O imediatismo e o sensacionalismo são duas faces do aparelho mediático profundamente nefastas ao direito à informação – não o direito a informar, sustentado na liberdade de imprensa, mas o fim a que se destina, o direito de todos ao acesso a uma informação plural e rigorosa.

O recente ataque dos EUA ao Irão proporcionou novos episódios num caminho divergente da concretização desse direito. Por opção deliberada ou facilitismo (com grande probabilidade, numa conjugação variável destes dois factores), as estações de televisão, através dos canais informativos que têm de alimentar 24 horas por dia, encheram emissões com comentadores, “analistas” e “especialistas”: os mesmos que temos visto passar pelos ecrãs televisivos a opinar sobre tudo um pouco. Registe-se um episódio caricato protagonizado pela CNN Portugal: um dos rostos que vão aparecendo amiúde em vários canais a comentar a actualidade política nacional, habitualmente apresentado como analista político ou designações idênticas, surgiu na passada segunda-feira, rotulado como especialista em direito internacional, opinando sobre vários aspectos relacionados com a situação no Médio Oriente.

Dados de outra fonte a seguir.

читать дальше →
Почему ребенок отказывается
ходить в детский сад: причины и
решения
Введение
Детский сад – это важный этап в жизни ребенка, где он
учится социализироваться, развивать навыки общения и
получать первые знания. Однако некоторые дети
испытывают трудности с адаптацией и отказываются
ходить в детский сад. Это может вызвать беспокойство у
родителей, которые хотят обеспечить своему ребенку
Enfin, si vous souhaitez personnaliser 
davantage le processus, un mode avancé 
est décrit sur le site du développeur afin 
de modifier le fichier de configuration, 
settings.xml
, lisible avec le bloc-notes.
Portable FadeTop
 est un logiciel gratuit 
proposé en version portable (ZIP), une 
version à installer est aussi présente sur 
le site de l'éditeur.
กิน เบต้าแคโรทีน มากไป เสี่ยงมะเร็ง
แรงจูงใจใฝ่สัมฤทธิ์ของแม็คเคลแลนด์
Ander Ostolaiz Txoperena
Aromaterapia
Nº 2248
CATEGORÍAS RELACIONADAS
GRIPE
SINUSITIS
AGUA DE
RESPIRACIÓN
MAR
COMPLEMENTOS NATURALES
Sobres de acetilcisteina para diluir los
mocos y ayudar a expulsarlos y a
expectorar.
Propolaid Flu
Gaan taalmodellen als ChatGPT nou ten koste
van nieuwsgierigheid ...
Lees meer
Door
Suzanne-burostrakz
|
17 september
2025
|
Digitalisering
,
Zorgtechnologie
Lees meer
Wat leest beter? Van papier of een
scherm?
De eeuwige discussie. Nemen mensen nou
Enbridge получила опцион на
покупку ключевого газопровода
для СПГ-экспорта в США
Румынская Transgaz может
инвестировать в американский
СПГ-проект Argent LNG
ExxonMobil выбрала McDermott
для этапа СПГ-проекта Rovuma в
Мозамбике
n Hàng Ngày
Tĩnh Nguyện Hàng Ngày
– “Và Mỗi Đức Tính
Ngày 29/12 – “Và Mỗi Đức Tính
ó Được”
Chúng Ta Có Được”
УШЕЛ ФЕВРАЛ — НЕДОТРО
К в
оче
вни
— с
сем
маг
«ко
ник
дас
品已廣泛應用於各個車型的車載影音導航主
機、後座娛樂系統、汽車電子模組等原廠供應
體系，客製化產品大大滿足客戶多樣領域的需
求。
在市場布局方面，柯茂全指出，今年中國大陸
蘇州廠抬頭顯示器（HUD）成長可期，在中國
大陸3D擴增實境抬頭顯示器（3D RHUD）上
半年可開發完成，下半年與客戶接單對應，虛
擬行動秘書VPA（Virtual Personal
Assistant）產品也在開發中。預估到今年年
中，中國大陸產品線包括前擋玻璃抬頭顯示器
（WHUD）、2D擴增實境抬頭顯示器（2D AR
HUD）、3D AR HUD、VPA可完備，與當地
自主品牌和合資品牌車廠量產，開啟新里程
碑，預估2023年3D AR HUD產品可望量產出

Sem surpresa, alinhou com a opinião predominante em defesa do acto de guerra criminoso perpetrado pelos EUA.

Dias antes, na SIC, foi emitida uma reportagem do correspondente da estação em Israel a entrar num abrigo com o seu cão, pretendendo ilustrar o drama vivido na sequência dos ataques iranianos. Em contrapartida, não é possível ver reportagens sobre a forma como os civis iranianos têm vivido os bombardeamentos israelitas ou sobre a vida de cada um dos mais de 55 mil palestinianos vítimas do extermínio que as forças de ocupação israelitas levam a cabo desde Outubro de 2023, quase metade crianças. Haverá quem, cinicamente, argumente que tal sucede por Israel ser um “oásis” de democracia e liberdade de imprensa no Médio Oriente. A esses respondem os factos: mais de 200 jornalistas assassinados pelas forças sionistas na Palestina neste período; órgãos de comunicação social estrangeiros, como a Al-Jazeera, banidos de Israel; desde 2021, o genocida Netanyahu só dá entrevistas a jornalistas que trabalham para o canal de extrema-direita, segundo a Repórteres Sem Fronteiras; os únicos jornalistas autorizados a entrar em Gaza são integrados nas Forças de Defesa de Israel, que exercem o papel de censores.

Esta mesma organização terrorista de Estado tem garantido presença recorrente nas televisões nacionais através de um dos seus vários membros dedicados à propaganda sionista, sendo repetidamente entrevistado na qualidade de porta-voz do exército genocida. Igualmente escandalosa foi a forma acrítica, quando não laudatória pela voz de certos comentadores militares, como foram tratadas as declarações de Trump e seus amigos sobre o poderio invencível das forças armadas norte-americanas – não pela gabarolice, mas pelo que tudo isto contribui para a normalização e glorificação da morte e destruição.